You're describing "This Star Shall Abide" by Sylvia Engdahl, published 1972, UK title "Heritage of the Star". Two later books ("Beyond the Tomorrow Mountains" and "The Doors of the Universe") form a trilogy; all three were published in a single binding in 2000 as "Children of the Star".
Many spoilers lie below, only the biggest protected by spoiler tags.
The premise of the book was about a group of people that relocated to
a new planet. The story begins long after the group had been on the
planet for generations and the history of the relocation had blurred in
the minds of population.
Noren grows up in a static, agricultural society that is dependent upon the benevolent dictatorship of the Scholars who live in the city. Radio communication, water supply, and purification of land for growing crops is only available through the Technicians sent out from the city.
At the beginning of the first book, Noren has no idea that he is in fact living in a "lost colony."
The population had ended up divided into groups - those within the
Dome who had privilege, control, wealth and who processed 'the
potentially poisonous food' for the rest of the population.
The Scholars and Technicians of the city are respected, sometimes revered, and occasionally (but rarely) reviled.
Only land that has been prepared using Machines from the city can be used for planting. Only grain grown from Prepared land can be used to feed chickens which will be eaten. Only water from rain cisterns or from piped from the city can be drunk or washed with. These are the strictures given by the Prophecy, which (among other things) claims that the Mother Star will appear in the sky at a set date in the future, and at that time the city shall be made available to all.

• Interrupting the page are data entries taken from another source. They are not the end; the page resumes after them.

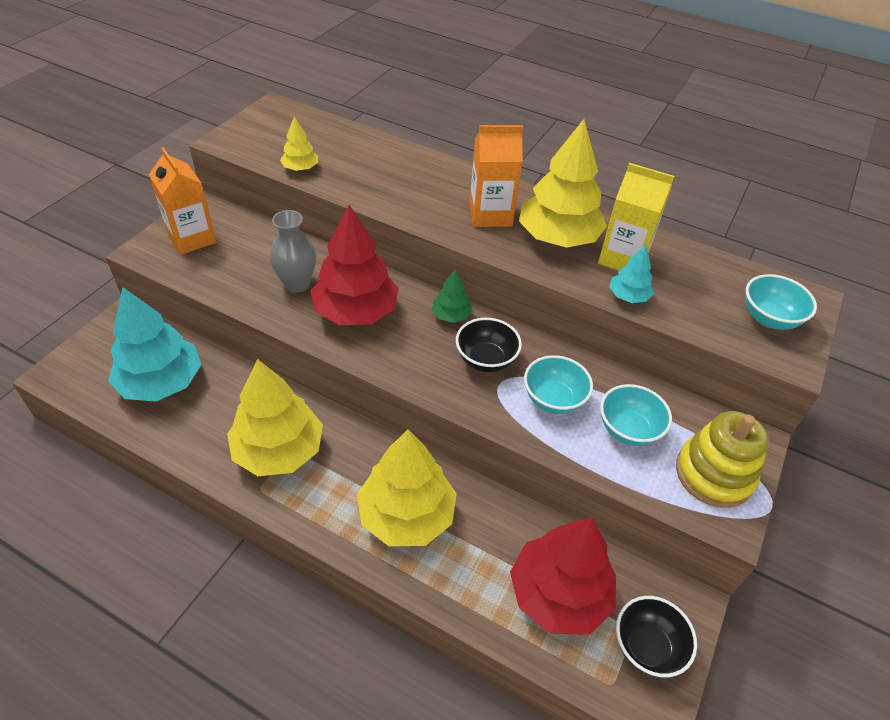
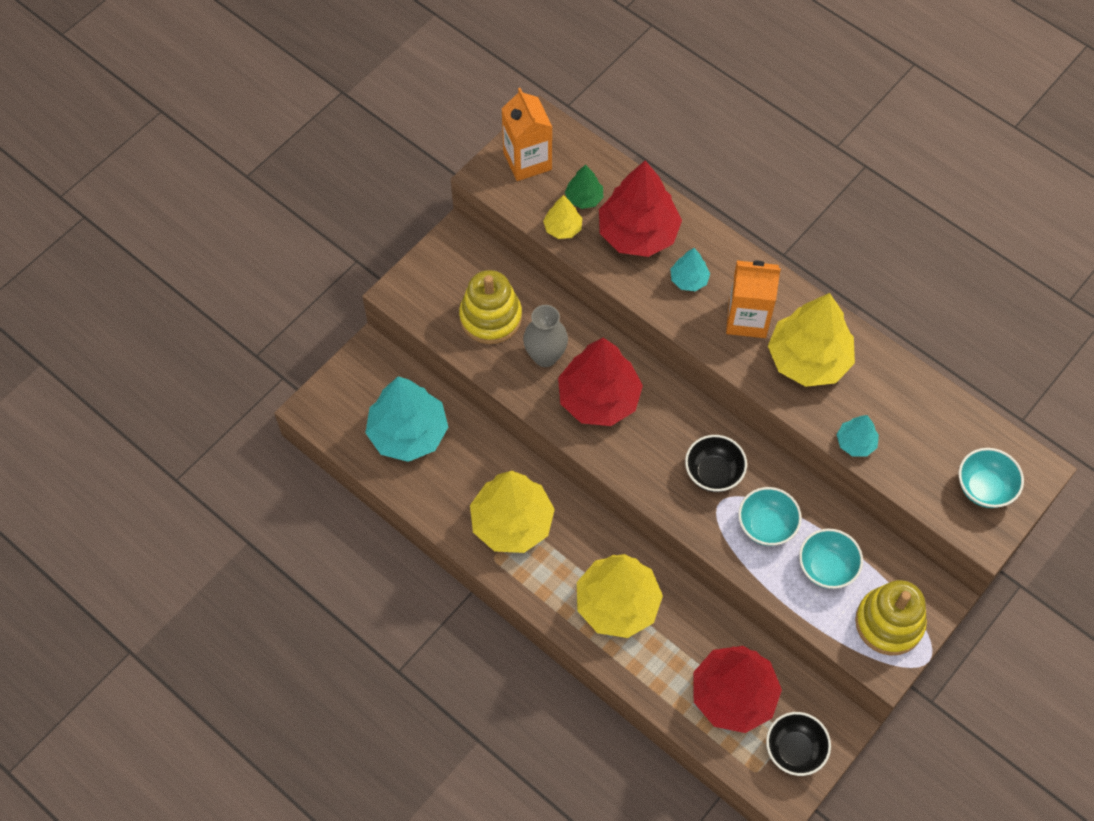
camera: 15 degrees right, 15 degrees up
(192, 238) = (445, 282): orange carton -> orange carton (527, 161)
(239, 260) = (490, 317): none -> yellow stacking toy
(373, 166) = (638, 233): none -> red tree
(427, 192) = (689, 279): none -> turquoise tree
(451, 315) = (690, 416): green tree -> green tree (584, 198)
(623, 258) = (866, 395): yellow carton -> none

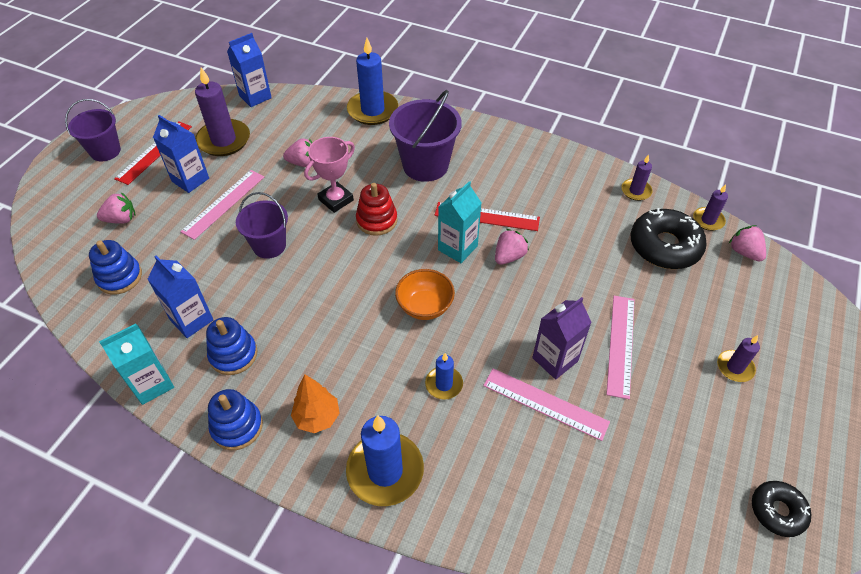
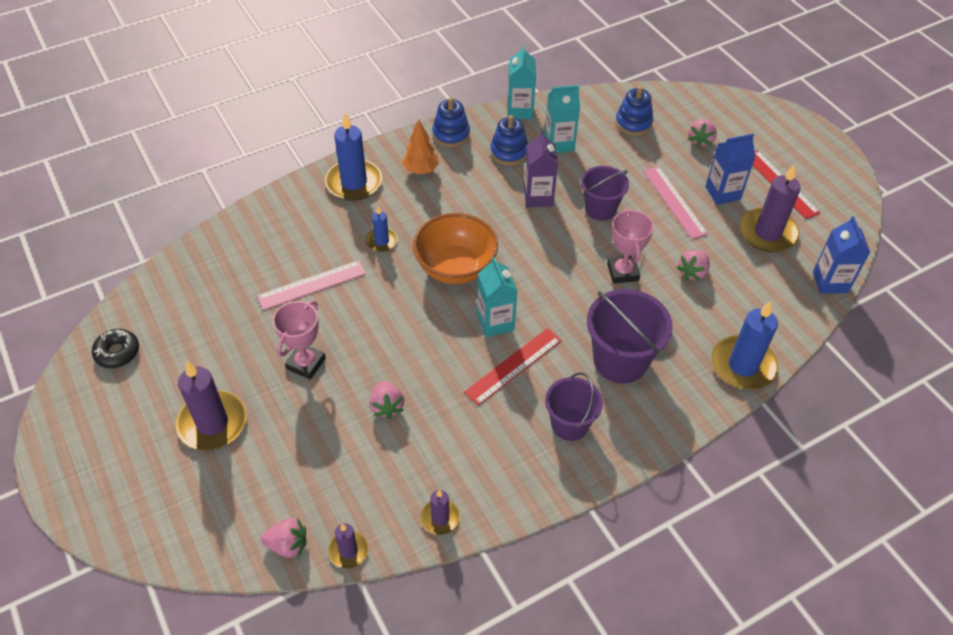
camera: 125 degrees right, 0 degrees up
(105, 151) = (803, 156): purple bucket -> purple bucket (569, 424)
(191, 320) = (559, 144): blue carton -> turquoise carton
(377, 220) = (574, 286): red stacking toy -> none
(425, 306) = (455, 267): orange bowl -> orange bowl, size x1.54
(509, 256) = (454, 351): pink strawberry -> pink strawberry (387, 407)
(555, 359) = (336, 314): purple carton -> purple carton (538, 197)
(620, 345) = (306, 363): pink ruler -> pink trophy
(664, 246) = (357, 480): black donut -> none
(735, 367) = (212, 423): purple candle -> purple candle, size x1.88

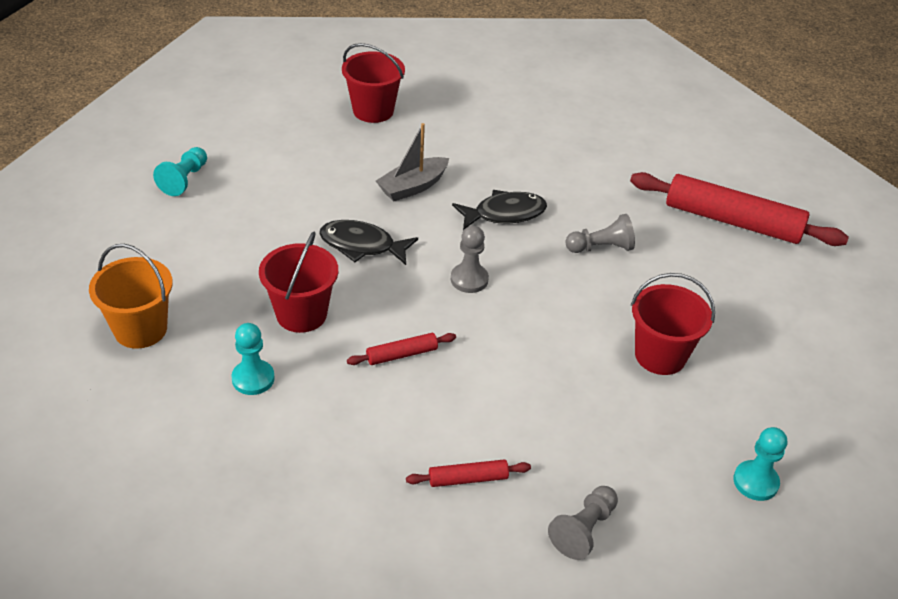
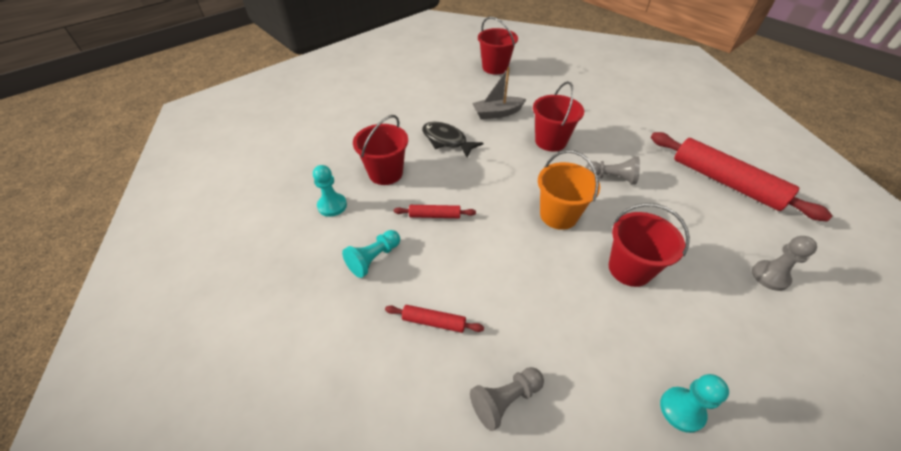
camera: 25 degrees right, 5 degrees up
(140, 329) = (288, 159): orange bucket -> orange bucket (558, 215)
(184, 180) = (366, 84): turquoise pawn -> turquoise pawn (374, 258)
(469, 279) = (506, 177): grey pawn -> grey pawn (770, 276)
(504, 214) = (550, 141): black fish -> red bucket

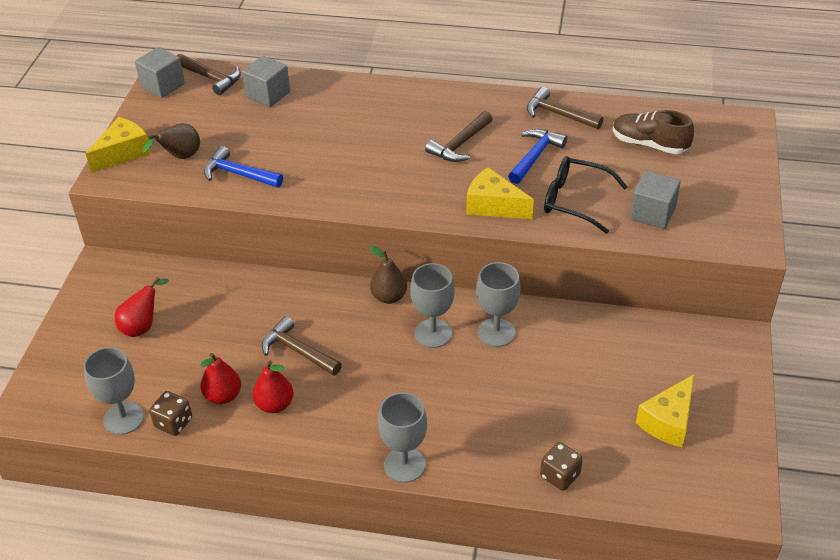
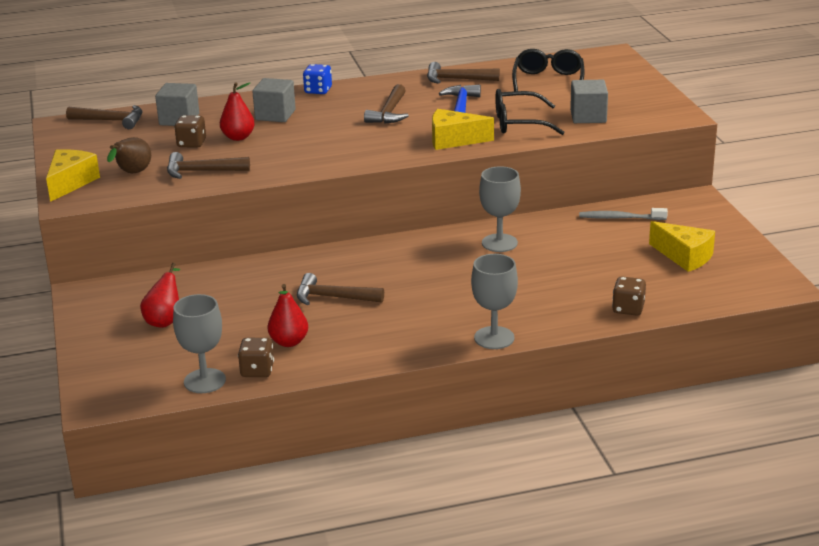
camera: 25 degrees left, 15 degrees down
(163, 85) = (66, 134): grey cube -> grey cube (275, 115)
(238, 174) = (201, 171): blue hammer -> brown hammer
(256, 132) = (191, 143): none -> brown dice
(274, 404) = (343, 334): red pear -> red pear (238, 137)
(389, 297) = (385, 245): brown pear -> none
(416, 91) = (318, 90): none -> blue dice
(433, 333) = (445, 257): grey goblet -> none
(639, 339) = (620, 218): none -> grey toothbrush
(649, 144) = (548, 81): brown shoe -> black glasses
(668, 421) = (684, 257): yellow cheese -> yellow cheese turned 60 degrees counterclockwise

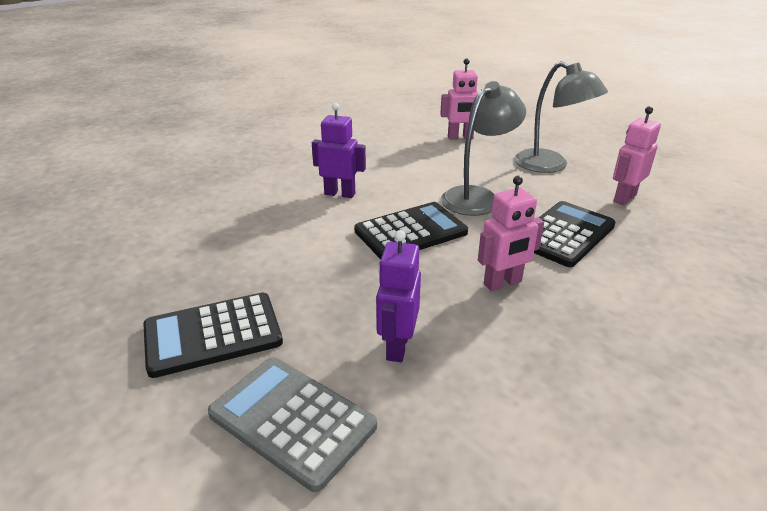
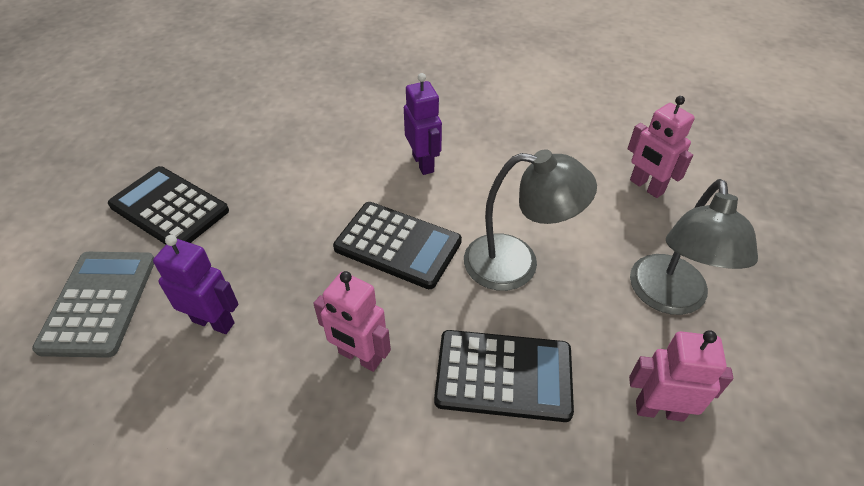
camera: 55 degrees right, 15 degrees up
(397, 346) = (213, 321): purple robot -> purple robot turned 45 degrees clockwise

Later, we learn that these prohibitions have to do with
the fact that
the land (and water that runs over it) contain teratogenic agents,
causing irreversible genetic damage that will lead to children of
subhuman intelligence. The City purifies water, and provides
weather-controlled rainfall, in order to sustain life on the planet.
The remaining masses lived outside of the Dome.
The majority of the society is a peaceful, homogeneous, agricultural society. There is no innovation and some severe limitations, for it is a society of stone, with no wood or metal (no axles, no hoe handles, primitive digging implements) but the majority of the people are happy or content.
Noren, who is a very intelligent man and perhaps excessively literal, rejects the Prophecy of the Mother Star and feels that the Knowledge contained in the city is everyone's right. He is frustrated by the limited tools, but has no resources to make better - metal is only found in Machines from the City. He becomes a rebel, goes to the City and denounces a Scholar, is captured and brought into the City for a series of interrogations and, later, lessons about the world he lives in.
Generations later, people only knew of their mythology and that when
'the evening star or sun' finally came in the sky all people across
the plant would get access to the secrets in the dome.
The people are promised that in the time when the Mother Star, a new star, appears in the sky, they will be given Machines, and Knowledge, and become Technicians and Scholars themselves. The Prophecy both lays out the strictures on how life must currently be lived, but also lays out hope of a better life.
Unusually for such a document, the appearance of the Mother Star is clearly and precisely dated; it is not a vague apocalyptic reference.
As Noren finds out through his instruction, his planet is a Lost
Colony - not in the sense that they cannot be found by their home
planet, but that their home solar system was destroyed by a supernova.
The Mother Star is their home star, and the date that it will appear
is the date that its explosive light will reach the colony.
The reveal in the end as I recall was that the mythology that sounded
so controlling, fabricated and designed to enslave actually had a
The colony was founded by an expedition sent on superluminial ships,
which is why the Star will not appear for many years. While the
planet is terrible for a colony - poisons in the soil, and no metal -
it was the only option they had yet found at the time their sun was
discovered to be nearing supernova. Without enough metal to support
a society, the founders compromised - a City dedicated to research
into metal synthesis at a nuclear level, supporting the agricultural
society with rules and Machines that would ensure human society
continued until such a time as there were resources to support them
returning to a technological society.
The date of the Mother Star's appearance was chosen in part because,
if metal synthesis were not achieved by that time, the limited
resources that were used to maintain life would be running out anyway.
The specificity of the promise is one of the mechanisms used to
ensure that the Scholars would not abuse their position.
By the end of the first book, Noren has learned that many of these things which he doubted were based quite firmly in fact.
Books two and three are about what Noren goes on to do, and how he works to fulfill the Prophecy - not, perhaps, exactly as it was expected to be, but in the end the City is opened to all.